> What you should do
Pull each line holding the word "Kako" from the data.

> Supplied entries

▶

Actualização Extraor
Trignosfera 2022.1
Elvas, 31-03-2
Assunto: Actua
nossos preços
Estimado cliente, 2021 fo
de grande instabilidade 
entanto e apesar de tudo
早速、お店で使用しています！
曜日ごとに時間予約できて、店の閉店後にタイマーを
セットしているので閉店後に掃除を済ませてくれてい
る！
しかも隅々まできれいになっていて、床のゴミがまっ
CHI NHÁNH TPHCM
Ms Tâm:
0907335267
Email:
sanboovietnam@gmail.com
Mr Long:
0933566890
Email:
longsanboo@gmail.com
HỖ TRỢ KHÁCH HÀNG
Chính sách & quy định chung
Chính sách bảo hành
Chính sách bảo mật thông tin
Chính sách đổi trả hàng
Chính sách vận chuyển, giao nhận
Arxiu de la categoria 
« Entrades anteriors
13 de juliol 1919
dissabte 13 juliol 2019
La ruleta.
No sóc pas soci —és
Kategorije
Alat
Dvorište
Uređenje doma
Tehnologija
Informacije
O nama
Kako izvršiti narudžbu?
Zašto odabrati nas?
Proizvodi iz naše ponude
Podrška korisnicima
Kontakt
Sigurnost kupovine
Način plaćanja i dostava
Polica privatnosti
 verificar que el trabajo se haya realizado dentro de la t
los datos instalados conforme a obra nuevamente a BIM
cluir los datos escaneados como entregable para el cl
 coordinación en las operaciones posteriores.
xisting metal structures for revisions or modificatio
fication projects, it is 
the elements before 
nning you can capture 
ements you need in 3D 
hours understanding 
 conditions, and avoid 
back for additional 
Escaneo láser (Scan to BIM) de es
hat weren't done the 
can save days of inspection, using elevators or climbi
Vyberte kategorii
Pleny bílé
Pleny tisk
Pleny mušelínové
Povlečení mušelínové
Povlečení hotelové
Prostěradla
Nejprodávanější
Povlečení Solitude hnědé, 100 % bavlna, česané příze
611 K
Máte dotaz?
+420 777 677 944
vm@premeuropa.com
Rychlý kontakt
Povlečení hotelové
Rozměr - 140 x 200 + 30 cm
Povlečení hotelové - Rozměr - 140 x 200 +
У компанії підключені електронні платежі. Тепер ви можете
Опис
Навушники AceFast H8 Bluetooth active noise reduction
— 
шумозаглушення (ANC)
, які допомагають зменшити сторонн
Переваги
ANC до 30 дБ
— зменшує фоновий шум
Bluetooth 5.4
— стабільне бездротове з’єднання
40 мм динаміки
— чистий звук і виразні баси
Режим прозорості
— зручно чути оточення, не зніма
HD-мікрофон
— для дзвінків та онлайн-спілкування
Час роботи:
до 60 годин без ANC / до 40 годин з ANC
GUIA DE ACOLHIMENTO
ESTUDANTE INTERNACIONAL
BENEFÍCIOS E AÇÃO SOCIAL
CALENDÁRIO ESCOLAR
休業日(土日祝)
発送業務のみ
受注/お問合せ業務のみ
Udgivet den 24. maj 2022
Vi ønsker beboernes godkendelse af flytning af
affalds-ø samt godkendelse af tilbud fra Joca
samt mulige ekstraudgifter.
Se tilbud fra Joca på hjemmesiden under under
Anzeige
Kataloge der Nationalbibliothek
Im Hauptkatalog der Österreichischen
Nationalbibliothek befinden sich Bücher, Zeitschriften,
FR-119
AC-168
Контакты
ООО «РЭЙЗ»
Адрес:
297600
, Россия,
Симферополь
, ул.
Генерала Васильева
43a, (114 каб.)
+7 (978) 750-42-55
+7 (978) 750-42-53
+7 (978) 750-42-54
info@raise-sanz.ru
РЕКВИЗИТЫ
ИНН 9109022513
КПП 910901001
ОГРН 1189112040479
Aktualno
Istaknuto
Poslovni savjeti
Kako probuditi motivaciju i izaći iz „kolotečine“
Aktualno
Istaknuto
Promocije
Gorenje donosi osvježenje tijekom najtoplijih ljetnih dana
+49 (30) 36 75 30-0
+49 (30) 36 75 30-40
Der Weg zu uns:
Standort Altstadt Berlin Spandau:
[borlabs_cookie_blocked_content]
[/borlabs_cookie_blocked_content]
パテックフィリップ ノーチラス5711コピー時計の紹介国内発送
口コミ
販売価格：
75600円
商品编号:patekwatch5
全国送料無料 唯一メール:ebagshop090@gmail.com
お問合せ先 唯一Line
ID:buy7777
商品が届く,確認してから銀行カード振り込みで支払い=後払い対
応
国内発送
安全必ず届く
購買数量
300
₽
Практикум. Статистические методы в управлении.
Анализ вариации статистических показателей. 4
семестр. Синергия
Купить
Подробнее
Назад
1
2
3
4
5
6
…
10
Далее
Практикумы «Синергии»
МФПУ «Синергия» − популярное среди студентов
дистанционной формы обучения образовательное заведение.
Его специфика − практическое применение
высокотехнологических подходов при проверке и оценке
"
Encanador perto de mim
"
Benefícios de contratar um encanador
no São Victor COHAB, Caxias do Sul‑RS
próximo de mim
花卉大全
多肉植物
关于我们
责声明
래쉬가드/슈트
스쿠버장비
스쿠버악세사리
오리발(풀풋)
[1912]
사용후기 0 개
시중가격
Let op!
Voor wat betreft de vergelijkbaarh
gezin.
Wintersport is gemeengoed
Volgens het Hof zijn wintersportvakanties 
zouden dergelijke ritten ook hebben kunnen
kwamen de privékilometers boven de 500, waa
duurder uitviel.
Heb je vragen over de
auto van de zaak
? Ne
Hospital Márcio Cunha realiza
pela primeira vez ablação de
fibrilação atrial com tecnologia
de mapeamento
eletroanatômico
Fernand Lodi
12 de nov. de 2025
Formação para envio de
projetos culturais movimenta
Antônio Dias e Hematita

◀

> Solution
Kako izvršiti narudžbu?
Kako probuditi motivaciju i izaći iz „kolotečine“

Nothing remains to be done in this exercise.